Y ya, casi, al final del recorrido…


–He visto, Mariano, que en alguna de tus exposiciones colocas tus esculturas con los personajes dando la espalda al espectador. ¿Por qué?
–Realmente pienso que quien te mira a la espalda comprende mucho mejor la fuerza que se necesita para avanzar y mantenerse vivo. Tienes que entenderme. En mis piezas escultóricas busco un motivo más: destacar en mayor medida la expresividad de los músculos.


Detectaba los músculos, sí, pero también los brazos alargados y los cuerpos sin rostro y vacíos de órganos. Veía personajes que se abrazaban o que caminaban encorvados; hombres y mujeres que luchaban contra el viento, sin perder del todo el equilibrio, y descubrí la existencia de posturas incómodas que reflejaban dolor o, simplemente, mostraban los deberes que les obligó a realizar el circo de la vida o el deporte de más riesgo. 

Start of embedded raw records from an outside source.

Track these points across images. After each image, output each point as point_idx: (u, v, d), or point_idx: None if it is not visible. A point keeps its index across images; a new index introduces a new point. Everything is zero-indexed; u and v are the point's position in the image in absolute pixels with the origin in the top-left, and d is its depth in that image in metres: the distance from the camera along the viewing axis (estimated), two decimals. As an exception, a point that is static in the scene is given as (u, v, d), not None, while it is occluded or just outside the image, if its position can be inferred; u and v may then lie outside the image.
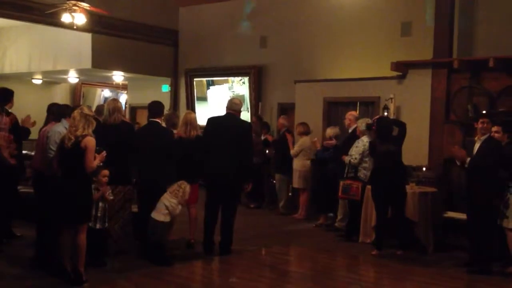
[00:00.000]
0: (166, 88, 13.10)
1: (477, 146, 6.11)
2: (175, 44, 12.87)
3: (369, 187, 7.13)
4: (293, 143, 9.29)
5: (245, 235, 7.37)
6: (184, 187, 5.95)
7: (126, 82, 14.03)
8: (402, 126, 7.06)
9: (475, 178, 6.01)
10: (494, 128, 6.13)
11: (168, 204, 5.88)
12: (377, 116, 7.56)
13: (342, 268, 6.61)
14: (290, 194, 9.63)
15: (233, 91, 11.87)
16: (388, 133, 6.84)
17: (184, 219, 6.74)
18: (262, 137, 10.05)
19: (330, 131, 8.57)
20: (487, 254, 6.00)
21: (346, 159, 7.51)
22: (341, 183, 7.49)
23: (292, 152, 9.15)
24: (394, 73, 9.00)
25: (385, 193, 6.66)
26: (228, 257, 6.42)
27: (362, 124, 7.52)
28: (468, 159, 6.06)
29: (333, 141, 8.44)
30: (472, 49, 8.85)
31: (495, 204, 5.92)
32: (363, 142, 7.36)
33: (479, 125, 6.12)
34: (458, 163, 6.25)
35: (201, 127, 6.94)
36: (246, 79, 11.59)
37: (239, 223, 7.20)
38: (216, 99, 12.08)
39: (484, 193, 5.90)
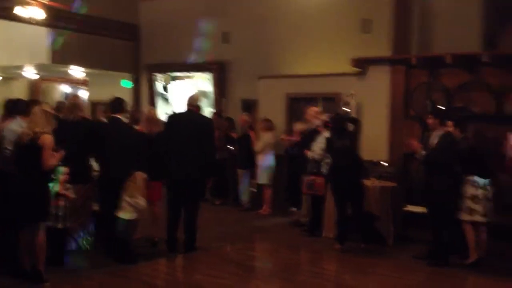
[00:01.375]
0: (126, 83, 12.92)
1: (432, 139, 6.27)
2: (136, 39, 12.70)
3: (330, 182, 7.25)
4: (256, 139, 9.32)
5: (210, 232, 7.38)
6: (135, 179, 5.88)
7: (87, 78, 13.76)
8: (356, 123, 7.24)
9: (432, 172, 6.18)
10: (449, 124, 6.32)
11: (131, 200, 5.83)
12: (333, 113, 7.69)
13: (306, 262, 6.70)
14: (254, 190, 9.67)
15: (197, 87, 11.80)
16: (343, 130, 6.98)
17: (148, 217, 6.70)
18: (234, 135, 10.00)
19: (299, 126, 8.63)
20: (446, 246, 6.18)
21: (309, 154, 7.61)
22: (305, 179, 7.58)
23: (256, 148, 9.19)
24: (355, 70, 9.14)
25: (344, 188, 6.78)
26: (192, 254, 6.42)
27: (319, 121, 7.66)
28: (423, 152, 6.24)
29: (295, 137, 8.52)
30: (430, 46, 9.05)
31: (452, 198, 6.10)
32: (325, 138, 7.46)
33: (428, 121, 6.31)
34: (416, 156, 6.42)
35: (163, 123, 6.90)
36: (209, 75, 11.55)
37: (204, 220, 7.22)
38: (178, 95, 11.99)
39: (441, 187, 6.08)
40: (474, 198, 6.05)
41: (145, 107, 11.43)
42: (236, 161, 9.79)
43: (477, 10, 8.60)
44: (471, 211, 6.05)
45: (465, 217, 6.08)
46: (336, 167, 6.88)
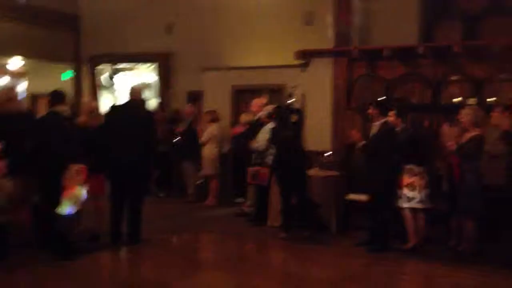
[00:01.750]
0: (67, 75, 12.58)
1: (373, 130, 6.48)
2: (77, 30, 12.38)
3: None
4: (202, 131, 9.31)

Sentí con sumo interés la presencia de esa sinfonía de arpegios en la viva voz de toda una orquestada manipulación de materia: madera, piedra, gres, metacrilato, metal, vidrio… Me gusta, en fin, la metafísica que emplea y resuelve en su obra Mariano Gutiérrez, el leonés de Venta de los Ajos, que nació mirando a lo alto para descubrir el color azul del cielo leonés y ahora habita por encima de las aguas de un mar azul, a la altura del blanco cero geodésico.